TASK SET:
1. In the rotary passage, what state's plates are on the truck?
2. Reproduce the rotary passage word for word, starting with "NO. You asshole, you" and going on through "fatalities by now.".

I don’t know what so complicated about this. You are in the rotary. You have right of way. Right of way doesn’t mean “Right to choose whether I go or the other guy goes,” it means “You go, because if you don’t the confusion you cause could lead to a serious traffic accident.” Got that? Right of way rules aren’t about being polite, they’re about keeping you from getting yourself killed, you fucking idiot! Therefore, I don’t give a shit about how your Boy Scout motto says to do a good turn daily, and oh shit! You’ve missed your quota, so why don’t you just wave the guy waiting to enter the rotary to enter in front of you.
NO. You asshole, you are in the rotary, you keep that fucking truck moving! These stupid roundabouts are deadly enough without dumb fucks like you getting your jollies by thinking you’re doing someone a good deed by letting the guy into the rotary in front of you. When the poor woman in her minivan with her six kids crashes into the back of your truck, rupturing the gas tank and causing both vehicles to erupt into a massive fireball of death, I’ll do my good deed by throwing you into the blaze if you manage to crawl out! For crying out loud, you’ve got Massachusetts plates, you should know this! WE HAVE ROTARIES HERE! Good thing we’re in fucking Hicktown, MA, if this was the Concord Prison Rotary, there’d be ten fatalities by now.

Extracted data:
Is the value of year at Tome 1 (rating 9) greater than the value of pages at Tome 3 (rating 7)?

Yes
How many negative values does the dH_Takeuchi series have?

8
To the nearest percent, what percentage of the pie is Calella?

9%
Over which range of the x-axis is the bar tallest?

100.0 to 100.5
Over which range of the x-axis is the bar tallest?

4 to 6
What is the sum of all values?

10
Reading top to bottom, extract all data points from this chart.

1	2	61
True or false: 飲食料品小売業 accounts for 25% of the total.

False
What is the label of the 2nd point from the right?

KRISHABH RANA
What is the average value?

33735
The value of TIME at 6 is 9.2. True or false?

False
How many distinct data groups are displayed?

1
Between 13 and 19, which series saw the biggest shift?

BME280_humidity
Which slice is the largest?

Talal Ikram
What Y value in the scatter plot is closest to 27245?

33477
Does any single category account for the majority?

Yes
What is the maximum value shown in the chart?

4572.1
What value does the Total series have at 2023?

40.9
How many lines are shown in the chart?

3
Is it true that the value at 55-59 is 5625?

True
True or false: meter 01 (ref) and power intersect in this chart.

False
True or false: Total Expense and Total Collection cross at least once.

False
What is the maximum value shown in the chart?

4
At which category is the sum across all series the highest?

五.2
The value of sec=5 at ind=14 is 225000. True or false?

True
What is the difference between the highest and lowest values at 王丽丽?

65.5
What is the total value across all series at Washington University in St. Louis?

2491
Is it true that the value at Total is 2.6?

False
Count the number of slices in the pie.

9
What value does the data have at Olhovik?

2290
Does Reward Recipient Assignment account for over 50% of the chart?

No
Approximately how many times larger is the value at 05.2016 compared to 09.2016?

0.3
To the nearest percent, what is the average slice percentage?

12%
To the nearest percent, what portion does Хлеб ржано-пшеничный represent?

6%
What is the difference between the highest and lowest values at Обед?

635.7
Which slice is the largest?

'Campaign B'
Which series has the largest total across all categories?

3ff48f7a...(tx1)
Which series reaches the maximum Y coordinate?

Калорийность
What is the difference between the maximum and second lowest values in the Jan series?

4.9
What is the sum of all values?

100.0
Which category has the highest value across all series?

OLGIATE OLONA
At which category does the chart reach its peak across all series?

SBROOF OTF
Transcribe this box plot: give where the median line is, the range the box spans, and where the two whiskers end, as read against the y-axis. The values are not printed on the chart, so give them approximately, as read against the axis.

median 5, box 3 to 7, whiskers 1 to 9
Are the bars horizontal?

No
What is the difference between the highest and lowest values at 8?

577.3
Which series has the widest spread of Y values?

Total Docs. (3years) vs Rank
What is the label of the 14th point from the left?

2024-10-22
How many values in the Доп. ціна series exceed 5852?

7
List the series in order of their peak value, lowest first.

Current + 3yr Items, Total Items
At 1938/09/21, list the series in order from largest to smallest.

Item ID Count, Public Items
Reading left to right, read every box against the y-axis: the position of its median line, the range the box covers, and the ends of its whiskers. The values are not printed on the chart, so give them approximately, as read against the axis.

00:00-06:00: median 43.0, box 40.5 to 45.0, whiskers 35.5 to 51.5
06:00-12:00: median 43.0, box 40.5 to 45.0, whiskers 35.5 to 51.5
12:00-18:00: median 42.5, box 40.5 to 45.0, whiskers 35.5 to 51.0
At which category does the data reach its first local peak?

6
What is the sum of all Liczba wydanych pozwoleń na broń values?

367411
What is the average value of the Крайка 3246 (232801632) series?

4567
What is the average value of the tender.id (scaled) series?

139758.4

ANSWERS TO THIS EXERCISE:
1. Massachusetts plates.

2.
NO. You asshole, you are in the rotary, you keep that fucking truck moving! These stupid roundabouts are deadly enough without dumb fucks like you getting your jollies by thinking you’re doing someone a good deed by letting the guy into the rotary in front of you. When the poor woman in her minivan with her six kids crashes into the back of your truck, rupturing the gas tank and causing both vehicles to erupt into a massive fireball of death, I’ll do my good deed by throwing you into the blaze if you manage to crawl out! For crying out loud, you’ve got Massachusetts plates, you should know this! WE HAVE ROTARIES HERE! Good thing we’re in fucking Hicktown, MA, if this was the Concord Prison Rotary, there’d be ten fatalities by now.